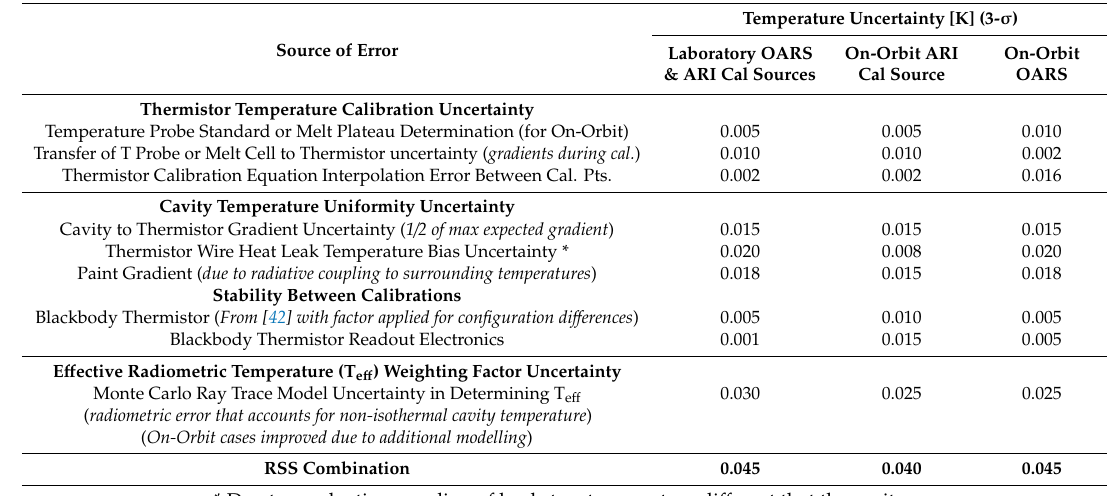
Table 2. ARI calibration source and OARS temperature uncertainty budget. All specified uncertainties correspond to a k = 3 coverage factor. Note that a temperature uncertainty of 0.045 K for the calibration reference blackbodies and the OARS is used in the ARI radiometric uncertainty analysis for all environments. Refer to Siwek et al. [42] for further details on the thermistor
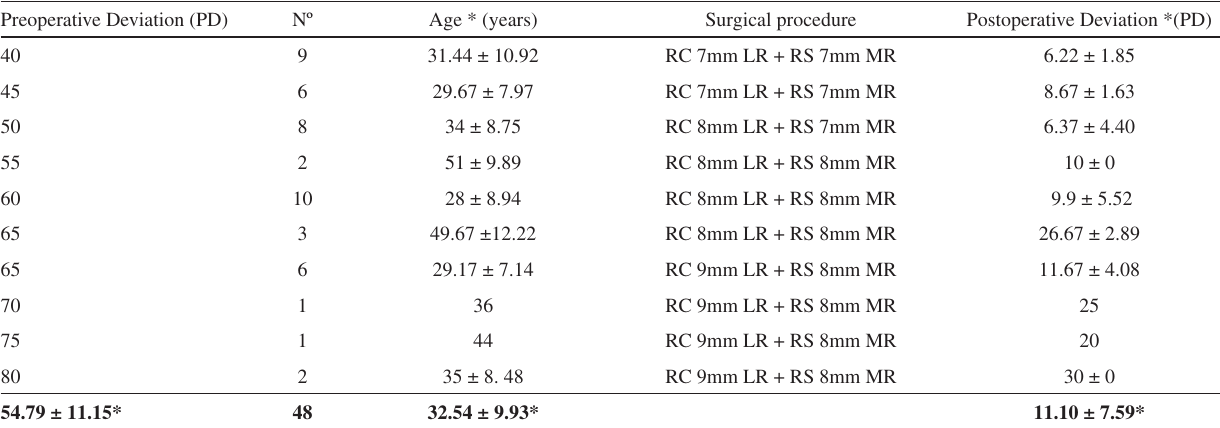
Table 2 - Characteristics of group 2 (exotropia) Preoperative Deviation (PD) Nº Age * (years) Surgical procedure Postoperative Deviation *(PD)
::::
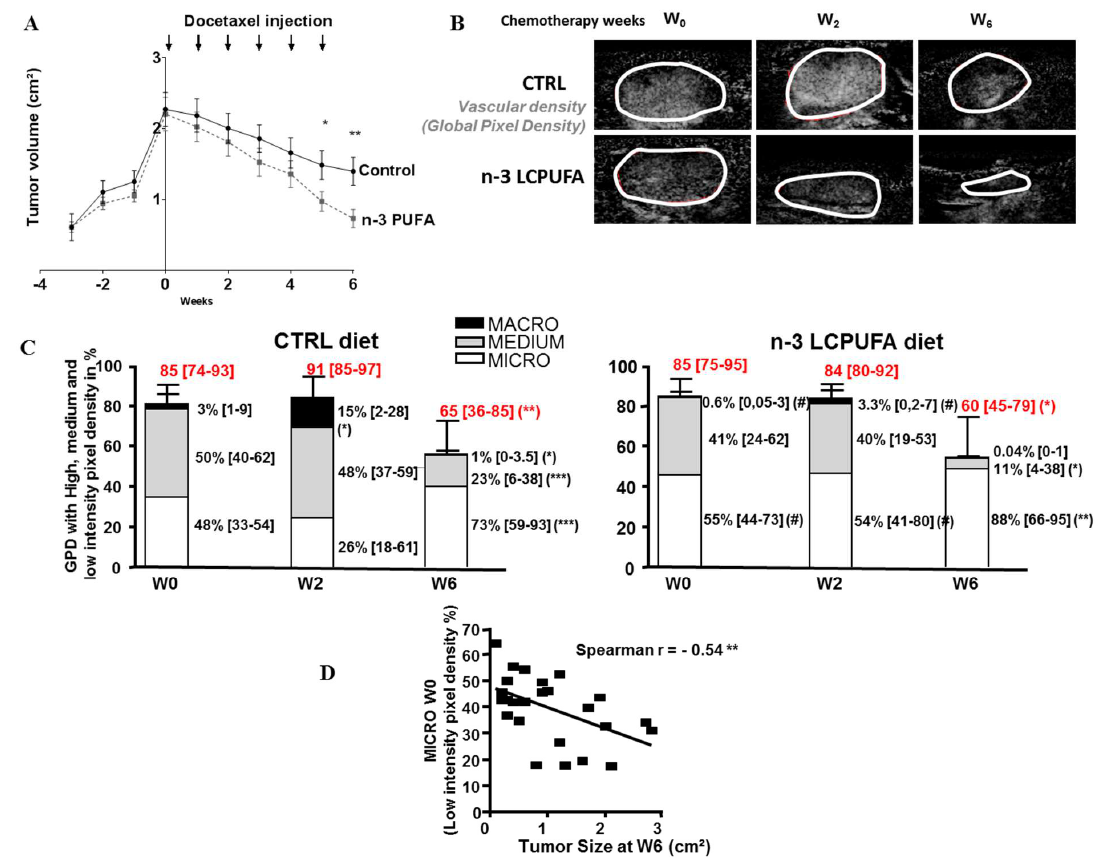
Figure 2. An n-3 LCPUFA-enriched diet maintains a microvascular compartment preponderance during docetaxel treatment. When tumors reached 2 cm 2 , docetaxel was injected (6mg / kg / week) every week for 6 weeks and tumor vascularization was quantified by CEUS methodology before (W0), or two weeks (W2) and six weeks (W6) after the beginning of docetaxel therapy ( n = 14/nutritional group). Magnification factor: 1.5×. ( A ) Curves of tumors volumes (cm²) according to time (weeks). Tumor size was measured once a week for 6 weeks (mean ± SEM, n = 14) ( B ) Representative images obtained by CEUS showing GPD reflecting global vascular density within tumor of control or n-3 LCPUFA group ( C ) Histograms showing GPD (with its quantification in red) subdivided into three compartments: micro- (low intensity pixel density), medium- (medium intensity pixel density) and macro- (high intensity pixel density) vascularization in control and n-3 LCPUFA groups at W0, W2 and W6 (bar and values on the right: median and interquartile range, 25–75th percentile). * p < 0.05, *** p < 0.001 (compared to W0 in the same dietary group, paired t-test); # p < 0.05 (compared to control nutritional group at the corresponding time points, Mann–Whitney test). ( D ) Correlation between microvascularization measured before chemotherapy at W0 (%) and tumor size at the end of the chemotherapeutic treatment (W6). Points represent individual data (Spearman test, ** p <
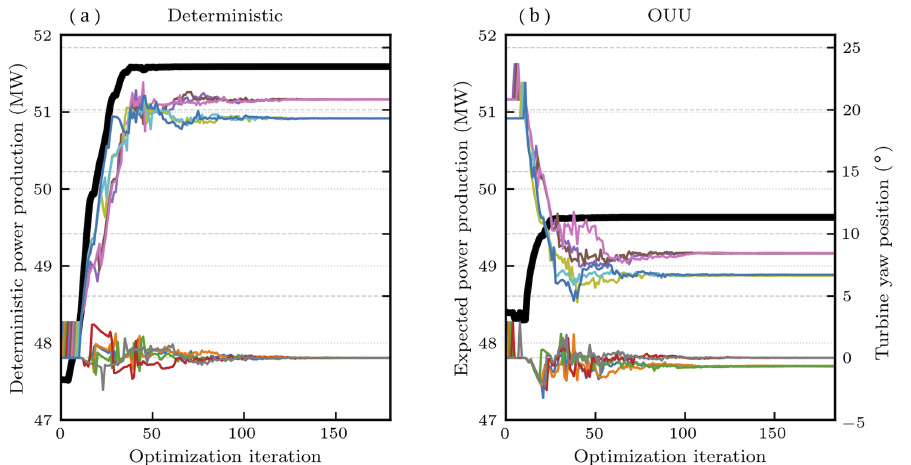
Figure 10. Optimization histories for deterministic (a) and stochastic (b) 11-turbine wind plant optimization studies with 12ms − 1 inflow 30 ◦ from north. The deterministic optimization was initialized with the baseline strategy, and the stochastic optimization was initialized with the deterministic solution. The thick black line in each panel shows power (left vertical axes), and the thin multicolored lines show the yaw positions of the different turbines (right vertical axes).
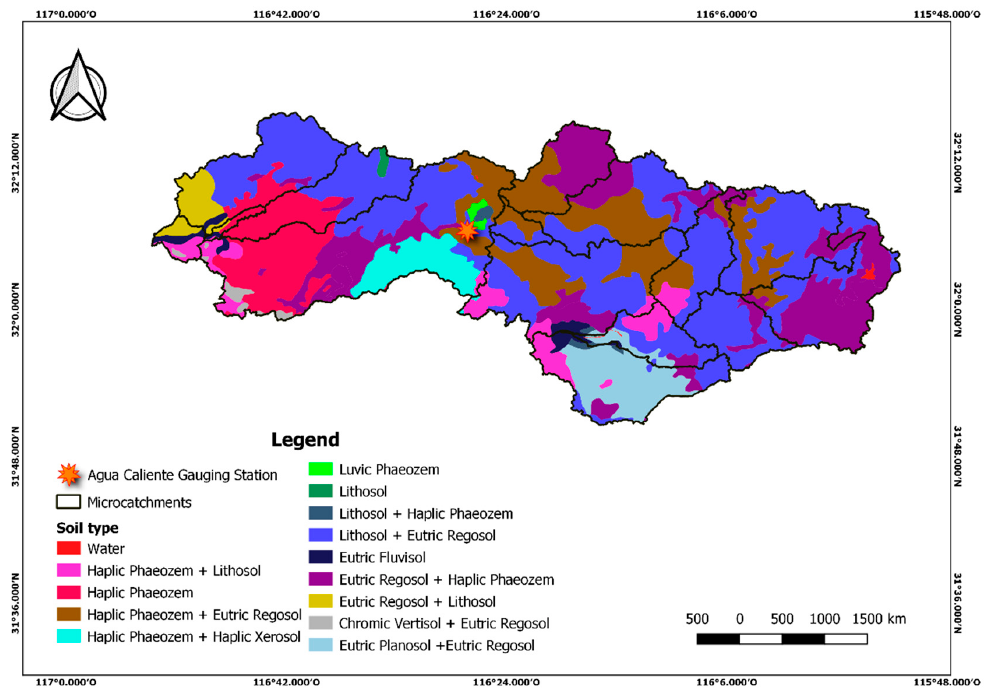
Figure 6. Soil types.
::::
**EXERCISE REQUIREMENTS**. Your answer should be one number, the count of lines above that hold "Figure".

**ANSWER SPACE**. 3